**What is required**
Reproduce exactly the lines from the line containing "CAPITAL OUTLAY: 29700 -> 70884.08" through the end of the records below, including both ends, and nothing else.

**Given records**

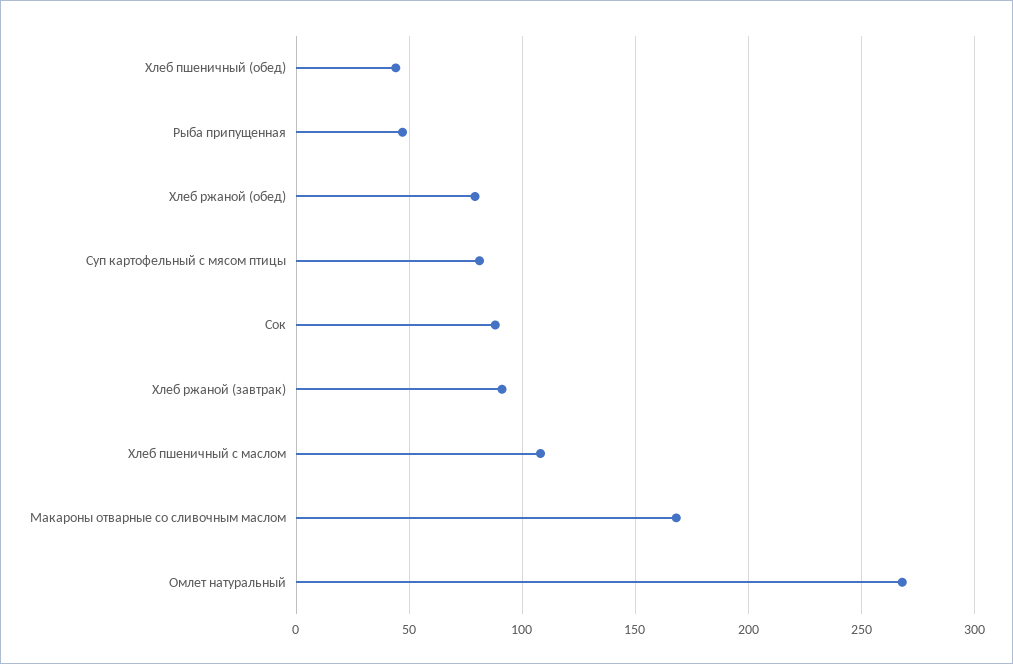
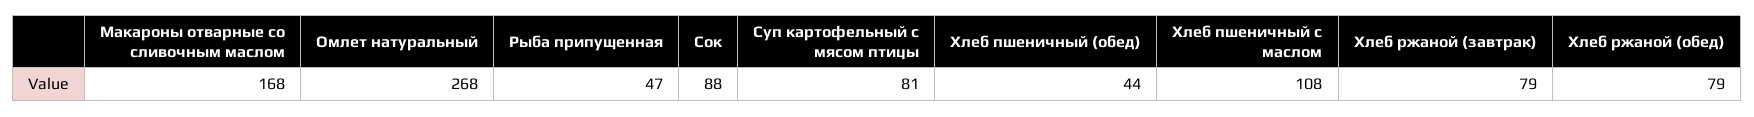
Хлеб ржаной (завтрак): 90 -> 79

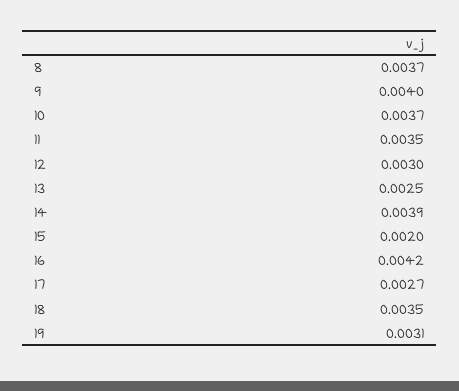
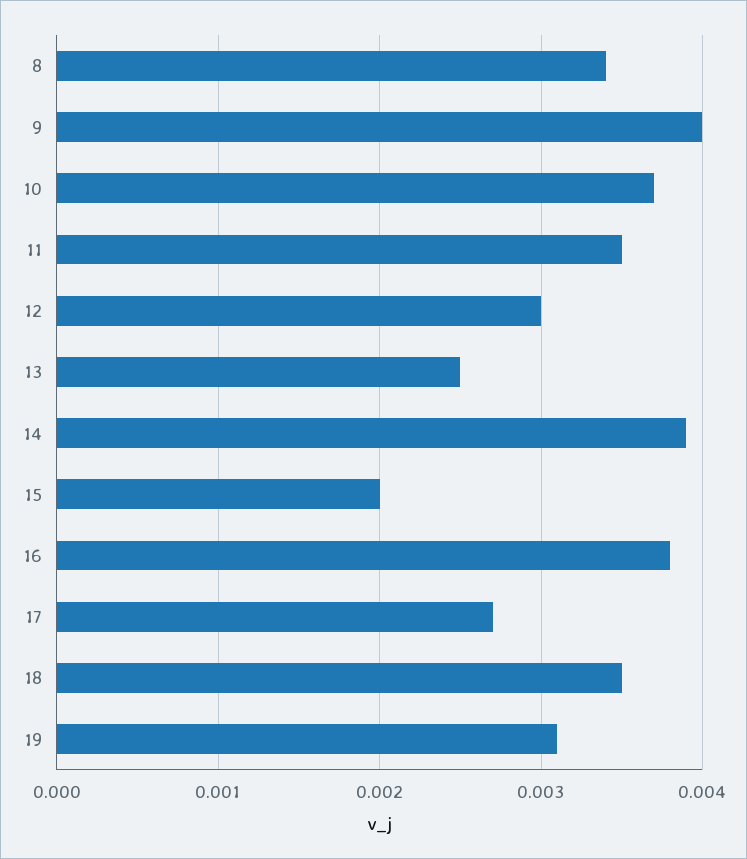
8: 0.0037 -> 0.0034
16: 0.0042 -> 0.0038

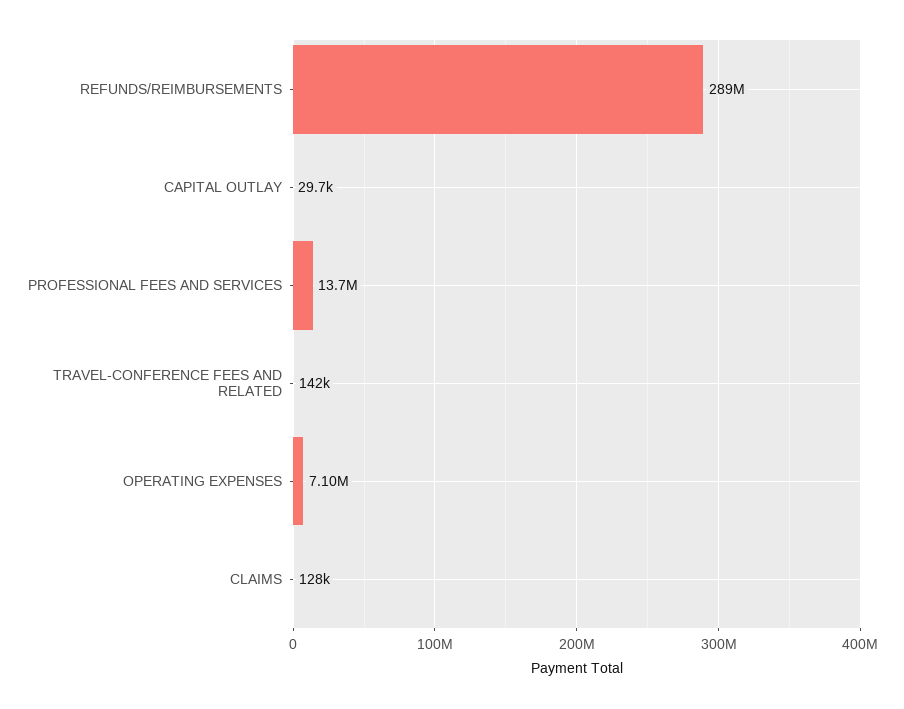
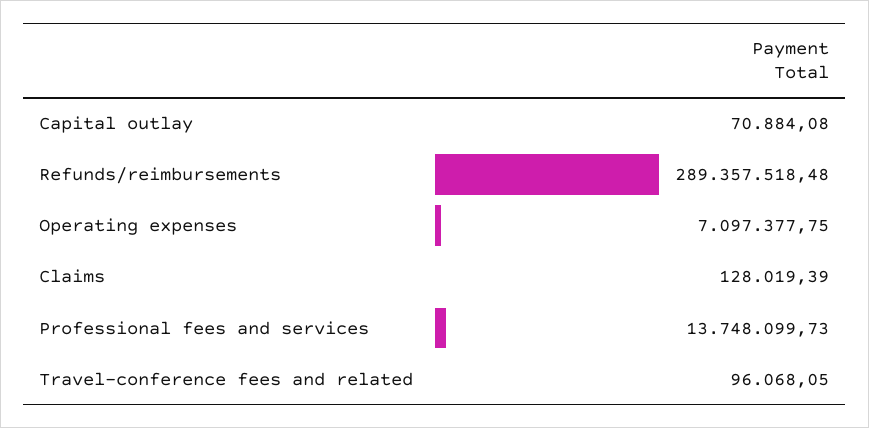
CAPITAL OUTLAY: 29700 -> 70884.08
TRAVEL-CONFERENCE FEES AND RELATED: 142000 -> 96068.05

**Solution to this problem**
CAPITAL OUTLAY: 29700 -> 70884.08
TRAVEL-CONFERENCE FEES AND RELATED: 142000 -> 96068.05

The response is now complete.